Tab. 5 shows two examples of system outputs. These examples are from the clusters of high and low input similarity respectively. When the input similarity is high, content tokens from consensus-MSA are included in the target document while the neural models tend to generate more hallucinated tokens. This explains the better score consensus-MSA achieves in the higher input similarity cluster. We also notice that when the similarity is high, consensus-MSA generally has better coverage of overlapped content between input documents, and its generated drafts are on average more than 10% longer than other systems. When the similarity is low, the second example shows that all systems generate shorter outputs due to less shared structure between input documents. In this case, consensus-MSA starts to include more content that does not necessarily appear in the target and MoE-based models generate more reasonable sketches and contain fewer ellipses and uninformative tokens, which can hurt the sketch readability.
7 Discussion
Since gold document sketches are difficult to annotate, there remain challenges of how to leverage or create better weak supervision. We may also want models to adjust to users’ personalized preferences over document sketches (e.g., some may prefer more deletions than insertions or vice versa) in practical application deployment, where RL can play a major role by having models directly optimized by customized rewards.
We show that MoE-based models tend to generate more readable sketches by outputting fewer ellipses and functional tokens, though in some cases it can be difficult to guess what should fill a given ellipsis. An interesting future study could examine how the placement and number of ellipses in a sketch affects readability. We would also like to explore whether replacing ellipsis tokens with some more contentful label (e.g., entity type) or a retrieved sample content for a gap (Xu et al., 2021) could help make sketches more interpretable.
An initial document sketch provides the reusable text structure that allows a user to fill in detailed content. Interactive document generation can be seen as the next step of our document sketching task that dynamically fills in more local contexts based on users’ inputs. We suggest that RL could again play a major role towards building such writing assistants, with rewards from a real user or a user simulator. We notice, for example, in Tab. 6 that given user input in the first sentence, the subsequent generated sentences become much more specific and relevant to the new input.
8 Conclusions
We have presented a new task, Document Sketching, designed to generate draft documents that users can edit.

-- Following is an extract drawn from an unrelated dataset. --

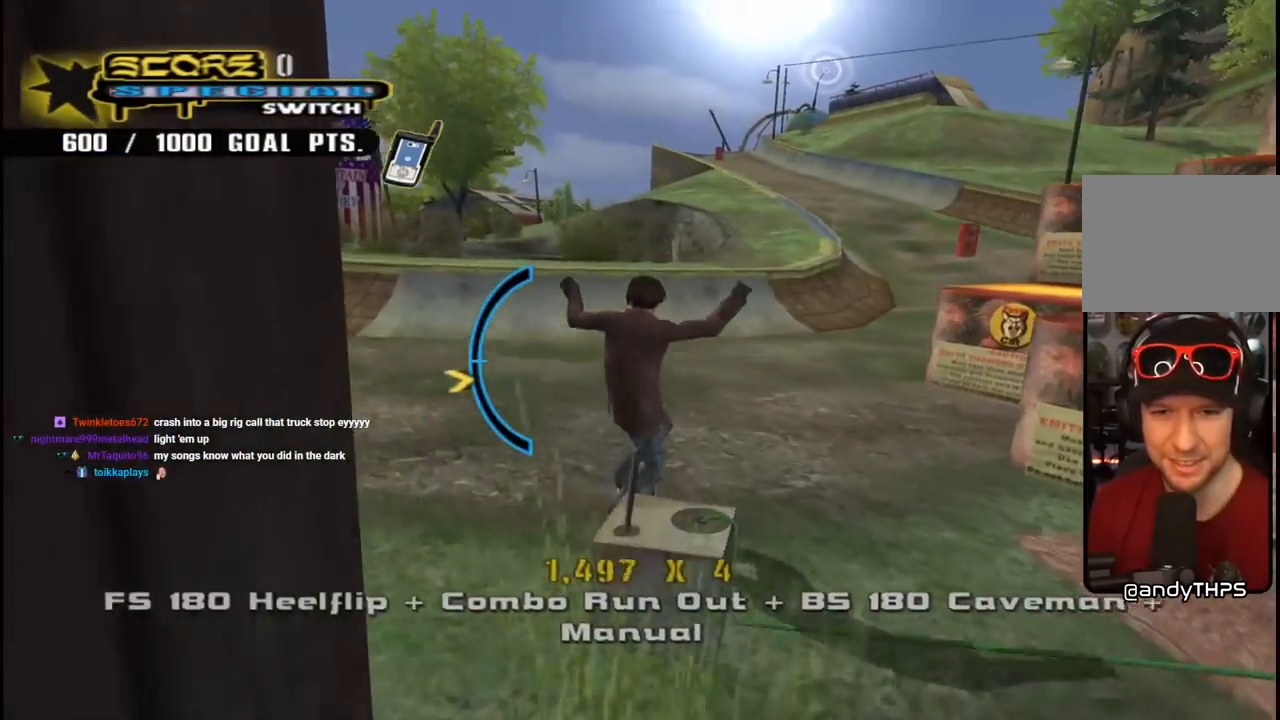
{"buttons": ["CROSS", "DPAD_DOWN", "DPAD_RIGHT"], "left_stick": "center", "right_stick": "center", "events": [[200, "DPAD_UP", "down"], [217, "DPAD_RIGHT", "up"], [283, "DPAD_RIGHT", "down"], [350, "DPAD_UP", "up"], [400, "DPAD_DOWN", "down"], [483, "CROSS", "down"]]}
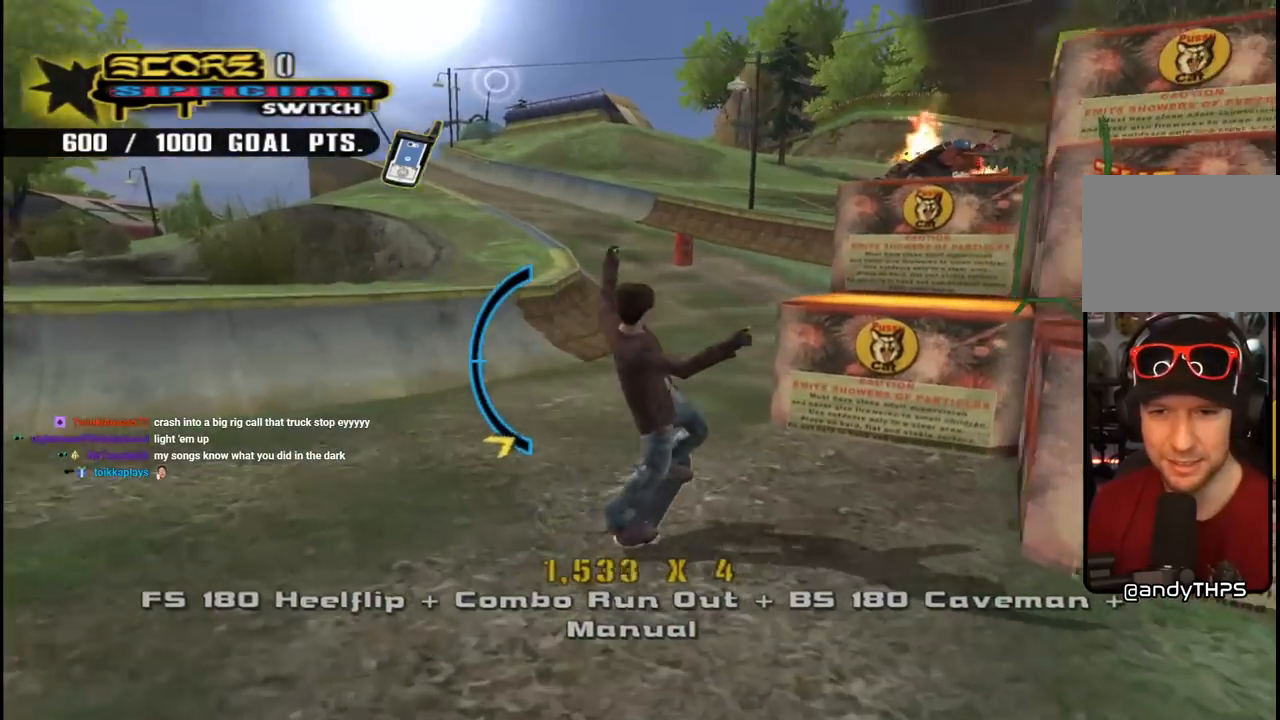
{"buttons": ["CROSS", "DPAD_UP"], "left_stick": "center", "right_stick": "center", "events": [[33, "DPAD_DOWN", "up"], [50, "DPAD_RIGHT", "up"], [50, "DPAD_UP", "down"], [233, "CROSS", "up"], [283, "DPAD_UP", "up"], [333, "CROSS", "down"], [467, "DPAD_UP", "down"]]}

To support this task, we introduced a new dataset and a weakly supervised learning setting. Experimental results show that deep learning models outperform established multi-sequence alignment approaches.
Acknowledgments
We thank members of Microsoft Research and University of Washington’s NLP groups who provided feedback and insights to this work. In particular, we thank Chenyan Xiong for providing insights during early project discussions. We also thank Michael Lee, Sara Ng, Sitong Zhou, and Trang Tran for their assistance and feedback on the human evaluation setup. We also thank Zhang Li, Kosh Narayanan, Chandra Chikkareddy, Si-Qing Chen, and Weixin Cai of Microsoft’s Natural Language Experience team for their insights into authoring experience.
Ethical Considerations
We believe this paper to be part of body of work that can mitigate some of the ethical pitfalls Bender et al. (2021) of large pre-trained models such as GPT-3 Raffel et al. (2019). While the present work does not entirely prevent misuse, e.g., by a malicious user trying to promote misinformation, Automatic Document Sketching can be more broadly framed as a form of controllable generation, which places greater control into the hands of the users. As such it is complementary to ongoing research on fake news detection (Zellers et al., 2019), toxicity detection (Han and Tsvetkov, 2020; Pavlopoulos et al., 2020), and consistency detection in, e.g., summarization (Maynez et al., 2020; Wang et al., 2020). Human subjects (crowdworkers) were paid at a rate higher the legal minimum wage in our locale (Washington State, U.S.A.).
References
- Alikaniotis and Raheja (2019) Dimitris Alikaniotis and Vipul Raheja. 2019. The unreasonable effectiveness of transformer language models in grammatical error correction. In Proceedings of the Fourteenth Workshop on Innovative Use of NLP for Building Educational Applications, pages 127–133, Florence, Italy. Association for Computational Linguistics.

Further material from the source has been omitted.